What a shame, and what a missed opportunity. It’s a reminder too that while California is often viewed as a progressive bastion, the state and its electorate are still fairly conservative when it comes to confronting racial inequity.
Proposition 16 would have allowed public agencies in California to once again grant preferential treatment to individuals or groups based on “race, sex, color, ethnicity or national origin.” With the measure trailing, 56% to 44%, in the unofficial tally Wednesday, its sponsors all but conceded defeat.
Proposition 16 would have repealed Proposition 209, the ballot measure voters approved in 1996 to ban affirmative action programs by governments and public institutions. The ban set back the state’s efforts to promote diversity. Getting rid of Proposition 209 would have allowed — but not required — public universities and government agencies in California to consider race and gender when admitting students, hiring employees and awarding contracts.
Proposition 209 was one of several ballot measures passed in the 1990s that took aim at the Latino immigrant community. Yet Latino voters were ambivalent about the measure, and possibly confused over what it might mean for individuals.
There was also considerable debate over who would win and who would lose if affirmative action was revived. Some in the Asian American community oppose a return of affirmative action, fearing that it would come at their expense. After more than two decades without state and local government affirmative action programs in California, the idea of giving preferences to disadvantaged groups didn’t exactly resonate with many voters.
The debate over Proposition 16 focused on the University of California. After Proposition 209 passed, the UC system adopted a more holistic approach to diversifying its admissions, trying to bring in more nonwhite students by targeting low-income households and applicants who would be the first in their family to attend college. But the student acceptance rate still doesn’t adequately represent the state’s diversity. And because Proposition 209 barred state employers from recruiting or hiring people based on their race, the demographics of the UC faculty don’t mirror California’s population. In 2019, less than 3% of the faculty was Black and only about 7% was Latino.
The campaign’s narrow focus on the UC system missed the larger damage wrought by Proposition 209. The affirmative action ban halted efforts by state and local governments to give preference in hiring and contracting to underrepresented groups. Businesses owned by women and underrepresented racial and ethnic groups often lack the same access to capital and connections as other firms.
Americans like to believe that this country is a meritocracy, where anyone can excel with sufficient grit and tenacity. But that ignores the institutional racism baked into our society that disadvantages people of color. It ignores the systemic inequities that we are seeing play out in front of our own eyes, in the killing of George Floyd and other Black people by police and in the COVID-19 pandemic, which has disproportionately hit Black and Latino families.

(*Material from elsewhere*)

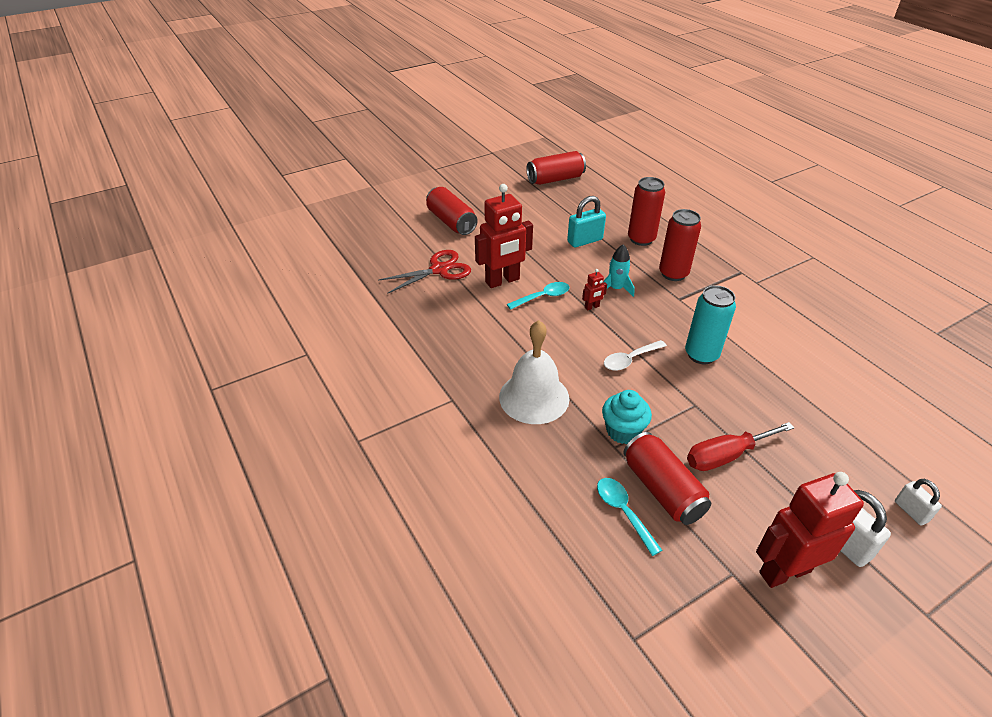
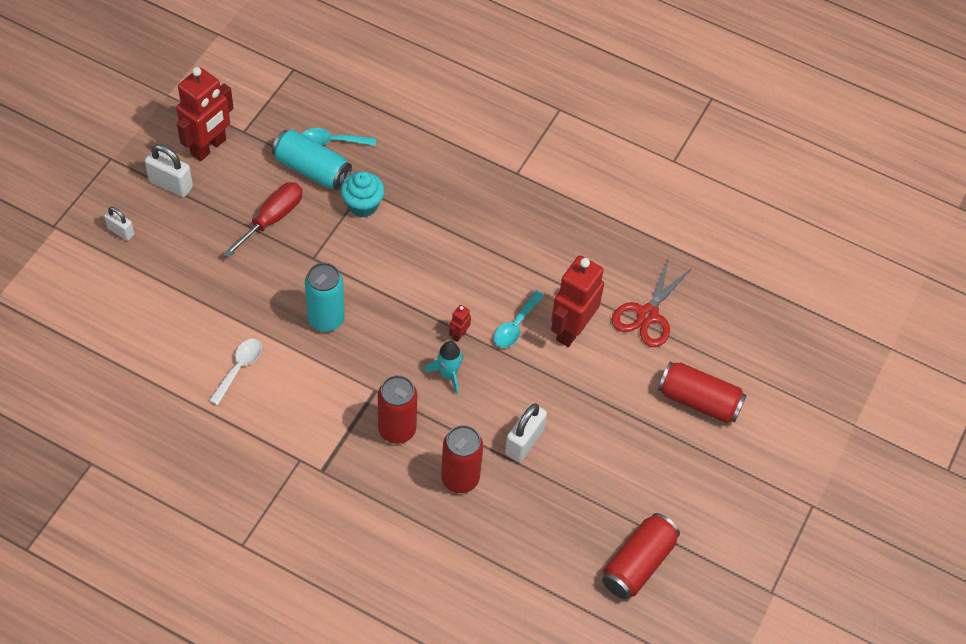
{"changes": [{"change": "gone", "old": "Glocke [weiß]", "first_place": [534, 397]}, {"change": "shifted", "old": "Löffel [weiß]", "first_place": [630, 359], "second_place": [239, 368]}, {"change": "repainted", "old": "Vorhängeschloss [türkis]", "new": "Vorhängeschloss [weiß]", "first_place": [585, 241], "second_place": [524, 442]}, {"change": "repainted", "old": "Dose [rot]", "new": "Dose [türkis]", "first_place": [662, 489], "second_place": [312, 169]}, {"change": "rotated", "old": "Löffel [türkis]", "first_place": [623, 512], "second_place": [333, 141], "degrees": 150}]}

Proposition 16 wouldn’t have magically ended racial inequality in California, but it would have given the state’s institutions a valuable tool to address it. California is one of just eight states that don’t allow public affirmative action programs. Our institutions continue to be hobbled by this unnecessary prohibition. For now at least, the only answer is for public schools and agencies to continue to root out institutional racism and address disparities in all forms.
We still have so much work to do if California, and our country, ever are to become the meritocracy that we claim them to be.